» **Request**: Filter the material below down to the lines containing the word "inserção".
** Opening Supplied material block **
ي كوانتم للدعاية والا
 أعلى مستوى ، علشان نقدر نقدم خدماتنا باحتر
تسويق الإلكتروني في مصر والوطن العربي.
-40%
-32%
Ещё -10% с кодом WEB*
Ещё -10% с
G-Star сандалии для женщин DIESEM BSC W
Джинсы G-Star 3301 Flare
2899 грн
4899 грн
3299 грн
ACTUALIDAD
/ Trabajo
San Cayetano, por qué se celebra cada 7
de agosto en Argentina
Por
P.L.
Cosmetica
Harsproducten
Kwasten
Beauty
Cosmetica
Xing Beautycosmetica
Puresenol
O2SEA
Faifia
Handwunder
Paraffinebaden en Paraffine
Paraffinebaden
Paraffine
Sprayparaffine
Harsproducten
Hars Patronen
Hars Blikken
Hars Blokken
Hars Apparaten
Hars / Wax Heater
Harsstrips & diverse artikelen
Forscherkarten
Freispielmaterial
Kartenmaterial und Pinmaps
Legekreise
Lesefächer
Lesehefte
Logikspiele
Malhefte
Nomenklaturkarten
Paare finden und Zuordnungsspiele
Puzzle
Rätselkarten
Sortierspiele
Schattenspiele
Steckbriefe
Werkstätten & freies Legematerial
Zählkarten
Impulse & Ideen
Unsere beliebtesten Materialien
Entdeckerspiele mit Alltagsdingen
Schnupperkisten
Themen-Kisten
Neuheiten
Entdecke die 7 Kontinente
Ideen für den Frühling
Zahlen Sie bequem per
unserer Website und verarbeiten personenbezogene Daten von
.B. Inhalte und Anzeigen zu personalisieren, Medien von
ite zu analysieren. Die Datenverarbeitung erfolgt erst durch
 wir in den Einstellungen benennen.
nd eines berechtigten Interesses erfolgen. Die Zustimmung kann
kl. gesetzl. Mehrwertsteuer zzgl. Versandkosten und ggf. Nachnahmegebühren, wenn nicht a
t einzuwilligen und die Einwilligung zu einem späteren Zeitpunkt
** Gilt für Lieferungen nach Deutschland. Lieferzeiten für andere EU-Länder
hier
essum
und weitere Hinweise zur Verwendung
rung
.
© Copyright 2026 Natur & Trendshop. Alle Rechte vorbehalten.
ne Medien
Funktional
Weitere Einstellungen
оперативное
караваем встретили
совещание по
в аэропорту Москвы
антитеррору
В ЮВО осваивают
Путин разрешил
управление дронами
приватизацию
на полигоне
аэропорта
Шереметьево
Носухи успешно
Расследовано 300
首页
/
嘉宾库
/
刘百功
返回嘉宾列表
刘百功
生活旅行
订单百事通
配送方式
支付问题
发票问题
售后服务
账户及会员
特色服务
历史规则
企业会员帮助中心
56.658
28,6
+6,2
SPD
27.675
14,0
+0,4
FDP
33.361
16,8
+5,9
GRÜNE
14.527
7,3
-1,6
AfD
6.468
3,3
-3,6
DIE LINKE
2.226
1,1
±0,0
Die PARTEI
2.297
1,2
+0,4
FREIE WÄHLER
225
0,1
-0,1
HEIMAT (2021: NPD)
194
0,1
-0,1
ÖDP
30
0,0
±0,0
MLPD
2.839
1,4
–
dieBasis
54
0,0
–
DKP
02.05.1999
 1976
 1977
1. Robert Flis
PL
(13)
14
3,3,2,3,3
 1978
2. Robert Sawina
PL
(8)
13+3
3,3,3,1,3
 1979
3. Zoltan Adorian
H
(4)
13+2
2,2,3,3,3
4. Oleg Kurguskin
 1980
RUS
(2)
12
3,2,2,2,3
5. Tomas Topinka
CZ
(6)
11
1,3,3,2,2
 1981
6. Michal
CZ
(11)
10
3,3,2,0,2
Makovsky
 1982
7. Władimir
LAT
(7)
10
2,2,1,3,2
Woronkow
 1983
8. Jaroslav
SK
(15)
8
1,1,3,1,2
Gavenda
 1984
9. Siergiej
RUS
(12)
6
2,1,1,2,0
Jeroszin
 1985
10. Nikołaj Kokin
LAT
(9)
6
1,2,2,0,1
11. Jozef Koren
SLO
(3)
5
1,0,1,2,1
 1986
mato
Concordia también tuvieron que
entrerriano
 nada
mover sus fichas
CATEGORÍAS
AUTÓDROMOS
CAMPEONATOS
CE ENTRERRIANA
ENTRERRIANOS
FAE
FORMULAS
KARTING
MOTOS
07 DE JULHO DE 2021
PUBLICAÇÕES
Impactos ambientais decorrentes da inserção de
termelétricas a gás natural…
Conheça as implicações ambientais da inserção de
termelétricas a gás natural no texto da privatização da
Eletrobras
** Closing Supplied material block **
» **Result of this task**:
Impactos ambientais decorrentes da inserção de
Conheça as implicações ambientais da inserção de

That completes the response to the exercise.